Looking at Amor y Rabia's blog I found
this longer article posted on Sunday (so written before the Police violence) which takes a very sceptical view of the 'Process of Independence', of the real goals and motives of the neoliberal Catalan government that is leading it, and a critical view of groups which have expressed support for elements of it. Here's a very (very) rough translation I made for myself. Since my knowledge of the situation in Catalonia isn't much greater than my (hopeless) Spanish language skills I can't speak to its factual accuracy although the political conclusions chime with my own view that picking sides in a process dominated by two equally obnoxious capitalist factions is to say the very least a mugs game. Anyhow I think it's an interesting point of view and raises some useful questions.
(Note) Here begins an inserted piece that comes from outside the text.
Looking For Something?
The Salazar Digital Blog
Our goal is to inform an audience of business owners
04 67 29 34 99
Too long to post in a spoiler - here's a link to a PDF which can be downloaded, or if your browser permits, read online.
https://my.mixtape.moe/fxnzai.pdf
Short thing recently appeared on DD - more at link:
Whatever happens in the future in Catalonia, it is clear that this will contribute to strong polarizations around the concept of the Catalan nation, and that this vision risks spreading in a non-negligible way to the rest of Europe. Especially since Kurdistan (amongst other places) has already achieved quasi-unanimity amongst “radicals”.
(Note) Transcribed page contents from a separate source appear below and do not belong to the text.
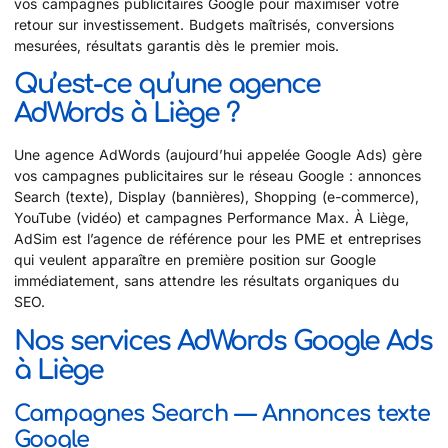
vos campagnes publicitaires Google pour maximiser votre
retour sur investissement. Budgets maîtrisés, conversions
mesurées, résultats garantis dès le premier mois.
Qu’est-ce qu’une agence
AdWords à Liège ?
Une agence AdWords (aujourd’hui appelée Google Ads) gère
vos campagnes publicitaires sur le réseau Google : annonces
Search (texte), Display (bannières), Shopping (e-commerce),
YouTube (vidéo) et campagnes Performance Max. À Liège,
AdSim est l’agence de référence pour les PME et entreprises
qui veulent apparaître en première position sur Google
immédiatement, sans attendre les résultats organiques du
SEO.
Nos services AdWords Google Ads
à Liège
Campagnes Search — Annonces texte
Google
In the present decomposition, everything that can constitute a unit, however fictitious, circumstantial or reactionary it may be, is quickly validated by the various anti-authoritarian currents in search of a revolutionary subject or practice.
In the case of Spain, there are several factors to be taken into account in order to understand what is happening at present, in particular:
– the importance of regional pseudo-identities, more generally, localism (whether cultural or political);
– the disintegration of the revolutionary movements and the evolution towards the ideology of citizenship (already observable with the 15-M), which led to the triumph of Podemos almost everywhere, but also to that of the Catalan right;
-the fact that Catalonia is the richest region in Spain, an essential stake in the struggle between bourgeois factions for ages; the current situation is nothing new, the Catalanists have always played on the pressure on the national state to ensure local control. It has never worked so well.
In the case of the Spanish Revolution, the Catalanists who did not support Franco very quickly opposed armed proletarians and were directly involved in their repression (notably through the “escamots”, an action group of the Estat Catala party) . The old CNTists (no matter what one thinks of their limitations) would surely have been horrified to see that in 2017 the CNT publicly pronounced itself (on its website) in favour of the “self-determination of the Catalan people”, its “right” to choose , etc.